[Allankey]

Hi, I am trying to model a heated aluminium plate that is cooled by a water pipe on the back.

The fluid I am using is water and the mass flow rate is 0.009kg/s. My pipe diameter is 8mm. If I manually calculate the Reynolds number I get a value of 1915. The flow in the pipe is fully developed so with a Nusselt number of 4.36 I am expecting a heat transfer coefficient of around 350W/m2K however I am getting much higher values of around 1000W/m2 and more depending on how much contact the pipe has with the plate. Only the top portion of the pipe, around 32% of the circumference, is in contact with the plate.

For the top surface of the plate I have specified a Heat Flux in, as well as a temperature driven loss coefficient out under the energy sources tab. This is to ensure that there is some temperature variation across the plate.

To calculate the heat transfer coefficient I am taking the difference in average temperature of the plate and the fluid. Q is the energy transferred to the water (outlet-inlet*cp*massflow) and I then divide by the contact area to convert to W/m2K.

I am wondering what is causing the high values of heat transfer coefficient?

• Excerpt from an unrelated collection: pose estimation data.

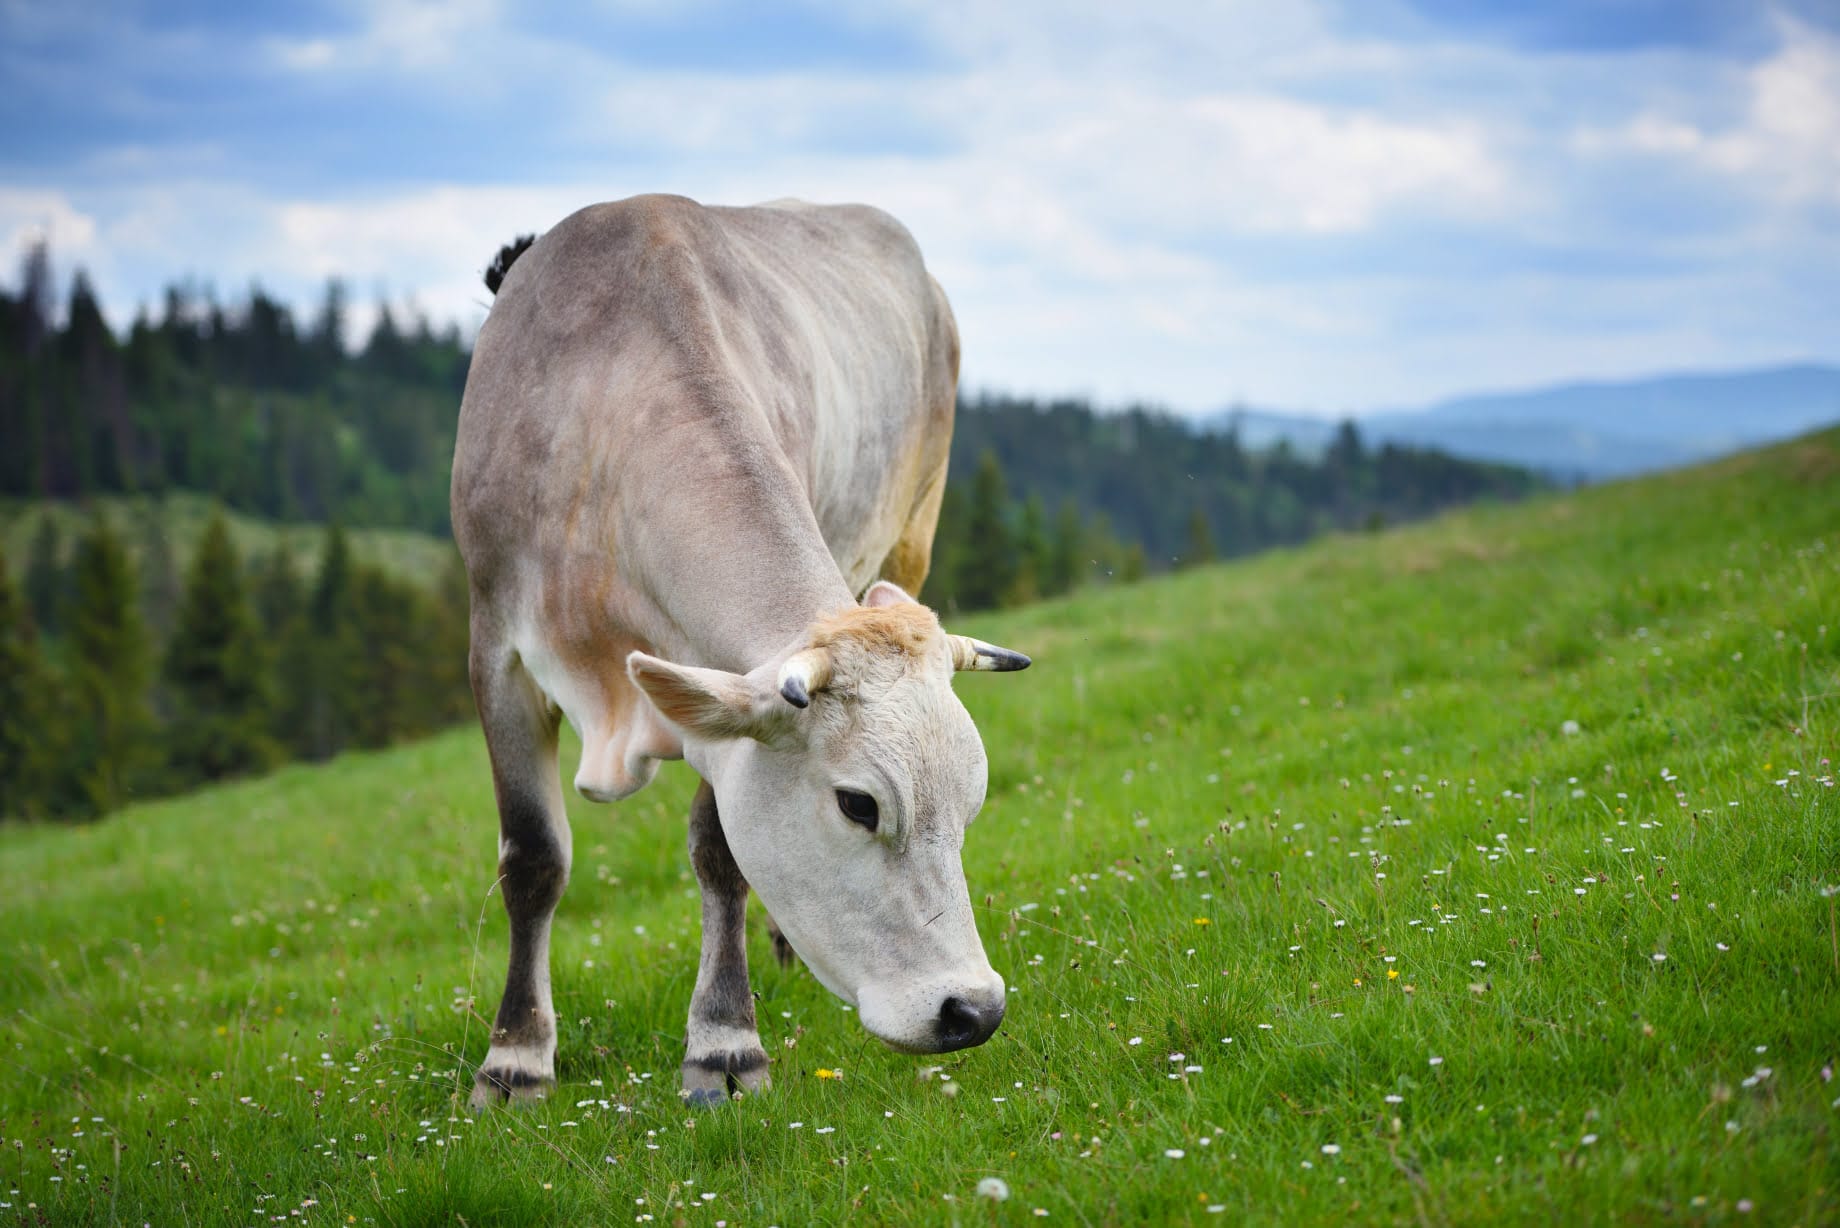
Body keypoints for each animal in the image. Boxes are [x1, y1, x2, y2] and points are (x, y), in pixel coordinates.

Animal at [443, 194, 1023, 1112]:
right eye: (859, 804)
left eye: (969, 807)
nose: (974, 1009)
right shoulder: (494, 648)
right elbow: (533, 858)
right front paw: (515, 1059)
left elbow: (720, 855)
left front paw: (724, 1041)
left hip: (910, 538)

The solution converges fine for all residuals including heat transfer and energy balance. I have added some contact resistance at the interface to lower the values of heat transfer coefficient but I don't think this is the best way to go.

Is it possible that the flow is somehow been overridden and more heat is being driven into the fluid than would naturally occur? Or are the results I am getting normal?

Any help or advice would be much appreciated, I hope I have been clear but if there is anything else let me know.


Thanks

[ghorrocks]

Before you model the fluid solid system as you have done I would do a benchmark simulation on flow in a short section of pipe only. Make the outside of the pipe a constant temperature and the fluid enters the pipe at a lower temperature; and the flow rate is the same as your fluid/solid model. On this simple model I would do a careful accuracy study and work out what convergence, mesh size and time step is required for accurate heat transfer model.

Once you have established what you require for accurate heat transfer modelling in the simple model you can have some confidence that using the same settings int he fluid/solid model will give an accurate answer.

At the moment you do not know if your issue is due to inaccurate simulation or if it is real.

[Allankey]

Thanks, I will try this.